ETL/Predictive Modeling Across Multiple Platforms
2014 Internship Project
This project is being considered as a potential project for 2014 Internships. If you are a potential intern and are interested in working on this project, please discuss it in detail with the mentor(s) listed here before submitting your internship proposal.
Primary mentor | |
Backup mentor | @Suranga Kasthurirathne |
Assigned to | @Vineet Kumar |
Abstract
The amount of data generated is getting increased day by day and so as the appetite for finding the information from data as well. Growing appetite for data analysis can't be achieved by transactional databases. With organization thriving towards separating their data warehouse compliance from transactional databases so, that they can track the historical data better, the need for ETL tool is getting increased everyday. The intention of this project is to have a ETL module to interact with multiple DW compliance over which predictive modeling code could run. So, that healthcare provider can check upon the predictive modeling result based on historical data they are having/loading.
During this summer we need to have at-least a basic module which will allow doing ETL to MySQL & Hadoop (Hive) and have a way to inject the predictive modeling code into the warehouse compliance directly from the OpenMRS UI and to fetch back the result.
Objectives
Peform ETL in web app from MySQL to Hive and perform predictive analysis over it.
Theory
A. First Stage Process -
I. ETL can performed in following ways -
Non realtime: Sqoop
Realtime: Hadoop Applier for MySQL
Which is performed over: OpenMRS Database to Enterprise Data-warehouse (EDW)

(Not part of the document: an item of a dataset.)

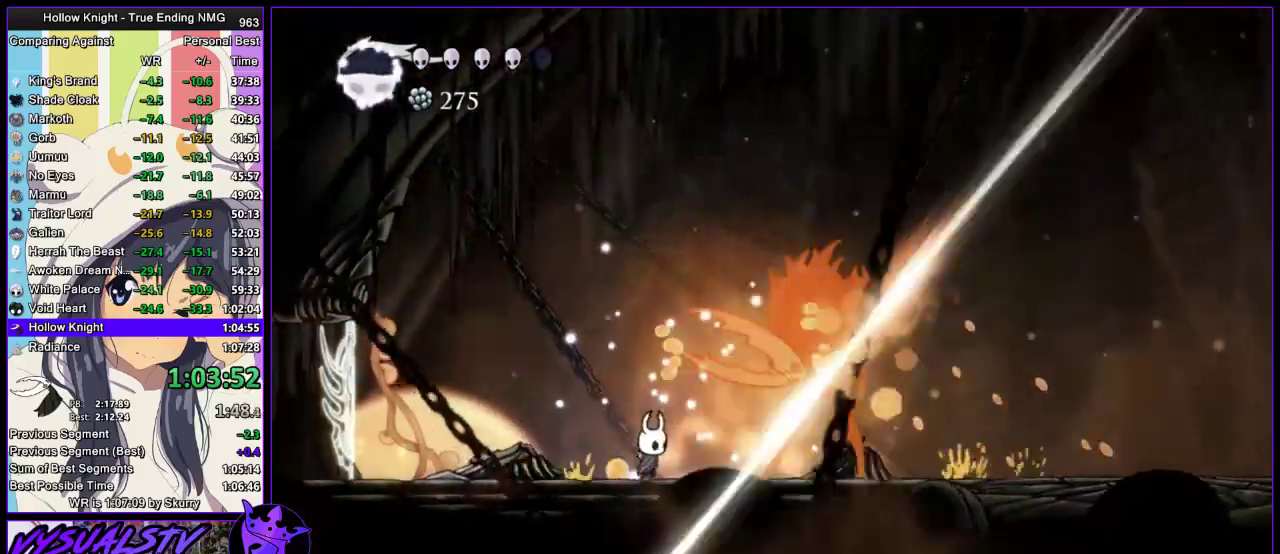
{"buttons": [], "left_stick": "right", "right_stick": "center", "button_events": [[100, "SQUARE", "down"], [300, "SQUARE", "up"]]}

II. Open Source Tools for ETL - Petaho, Talend, CloverETL, JasperSoft etc.
Where Pentaho and Talend are in my first preferences because Pentaho is faster and easier to use because of its GUI while Talend is more a tool for people who are making already a Java program and want to save lots and lots of time with a tool that generates code for them.
III. Three way to integrate it in OpenMRS -
1. Integration in the Web Application (Dynamic)
We can perform ETL in OpenMRS web application at some regular interval of time. Where a jQuery library is required which is integrated in JSP pages.
2. Integration in the Server i.e. OpenMRS Standalone (Static)
When any one start the server he/she runs the OpenMRS Standalone. We can perform ETL in standalone at some regular interval of time. Where we have some menu items in Standalone like :
ETL Tool Menu-
Force Update - Escaping whatever the scheduled time and performs ETL
Set Interval - Set interval of time after which a ETL is performed.
3. OpenMRS ETL Tool-kit
This is separate application that doesn't require the running of server. It will have the same functionality as first way integration with some extending capability. The benefit of this method is we can also use other cross platform implementation other than java like in C# for performing ETL. This gives the independency of language selection.
IV. Selection of EDW - Using Apache Hive. Apache Hive is probably the best way to store data in Hadoop as it uses a table concept and have a SQL like language, HiveQL
What Is Hadoop, Exactly?
A distributed file system
A method of processing massive quantities of data in parallel
The Cutting family's stuffed elephant
All of the above
Traditional Hadoop Deployments
Data Analytics
Single databases
Collective databases
Databases and external information
Non-structured data
Long term datastores and archiving
MySQL to Hive ETL
ETL via the Apache Hive is implemented by connecting to the MySQL OpenMRS database and reading tables information, and writing them into a file in HDFS.
Figure 1: MySQL to HDFS Integration
This integration uses a JS Library where user drag and drop objects somehow similar to what one can do in informatica and then generate a sql which will be executed at backend.
It connects to the MySQL OpenMRS database to read the table information and then:
Fetches the row insert events occurring on the database
Decodes these events, extracts data inserted into each field of the row, and uses content handlers to get it in the format required
Appends it to a text file in HDFS.
Databases are mapped as separate directories, with their tables mapped as sub-directories with a Hive data warehouse directory. Data inserted into each table is written into text files (named as datafile1.txt) in Hive / HDFS. Data can be in comma separated format; or any other, that is configurable by command line arguments.
Figure 2: Mapping between MySQL and HDFS Schema
Exporting Tables From MySQL To Hive
Manual Loading - Export MySQL Table as csv data and Import that csv data to Hive tables.
Sqoop
Tungsten Replicator
| Manual via CSV | Sqoop | Tungsten Replicator |
Process | Manual/ Scripted | Manual/ Scripted | Fully automated |
Incremental Loading | Possible with DDL changes | Requires DDL changes | Fully supported |
Latency | Full-load | Intermittent | Real-time |
Extraction Requirements | Full table scan | Full and partial table scans | Low-impact binlog scan |
MockUp UI
First we try to perform a sample ETL from a MySQL DB to another MySQL DB and Export it to Hive.